By Charisse Jones, AP, Dec 28, 2004

Los Angeles, USA -- From Buddhist temples in the Northeast to commercial strips in California, Southeast Asian immigrants made frantic calls home, gathered bandages and food and offered prayers for loved ones devastated by the giant waves that killed tens of thousands of people on two continents.

Wije Kottahachchi, president of the Sri Lankan Medical Association of North America East, based in Stony Brook, N.Y., said Monday that his group is collecting antibiotics, syringes and other medical supplies to send to Colombo, Sri Lanka's capital.

Some members were trying to fly to Sri Lanka to give medical assistance. Many of the physicians were already there, because Sri Lankans often return home for Christmas and New Year's, Kottahachchi said.

"Some of our people who are there are helping treat the injured, and a couple called this morning trying to get a flight so they can go," he said. "Sri Lanka has not seen anything like this. Even though it's an island, it had been lucky in that we had never gotten this kind of natural disaster."

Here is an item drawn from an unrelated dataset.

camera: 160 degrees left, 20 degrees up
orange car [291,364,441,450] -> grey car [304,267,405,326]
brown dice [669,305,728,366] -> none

The physician's group also plans to collect tents and other materials that can be used to house some of the estimated 1 million people displaced by the disaster.

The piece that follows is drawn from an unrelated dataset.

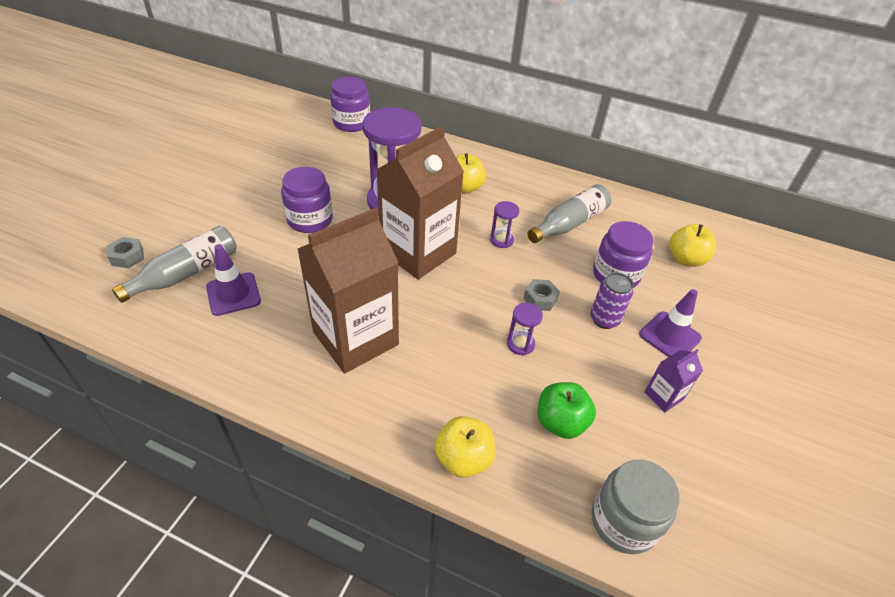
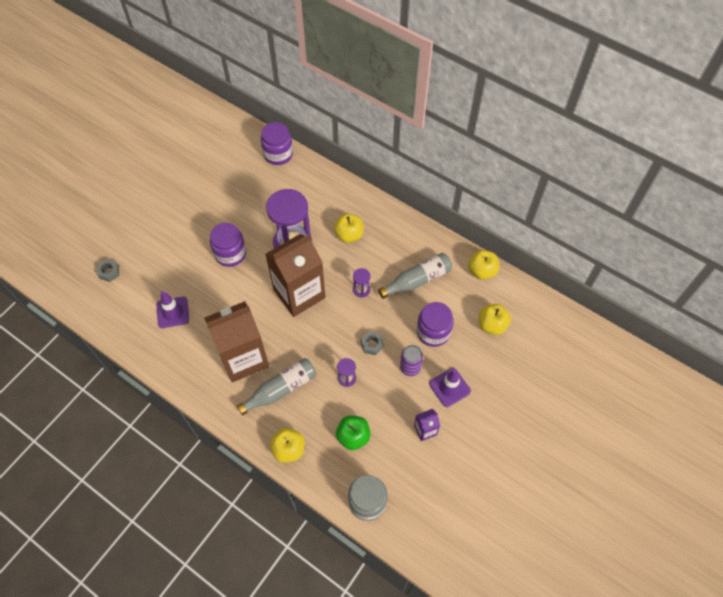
camera: 15 degrees right, 15 degrees up
grey bottle [112,226,237,303] -> grey bottle moved to [237,358,316,415]
none -> yellow apple [468,250,499,280]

Throughout the USA, immigrants gathered in religious institutions for news as well as solace. Wat Thai D.C., a Buddhist temple with 4,000 members in Silver Spring, Md., outside Washington, invited people to come chant and meditate Friday and planned to help raise money and collect food for the tsunami victims.

The New Jersey Buddhist Vihara, a temple that serves 55 Sri Lankan families in Franklin Township, about 50 miles outside New York City, has held meetings and prayer vigils. It is also collecting clothing, food and cash that it hopes to send to Asia by Wednesday.

News from those back home has been hard to come by, said the temple's resident monk, Bulugammana Piyarathana.

"We don't have any information because they can't call to Sri Lanka," he says. "The phone lines are so busy."

Many who were unable to reach their family members spoke of their fears and frustrations.

Amid a cluster of Thai restaurants and shops in Los Angeles, Yanisa Ketwont, 27, told the Associated Press she had been unable to reach a friend who worked at a resort in southern Thailand. "I tried to call her, but the operator said I couldn't connect right now," she said. "I'm very worried."

In Westland, Mich., a Detroit suburb, Anu Gopalakrishnan, 29, was able to reach her mother and friends in Madras, India, a coastal city in the southeast.

"It's left all the people in Madras in a state of shock," she told AP, adding that she had been on the beach there. "I don't know if those families are still alive."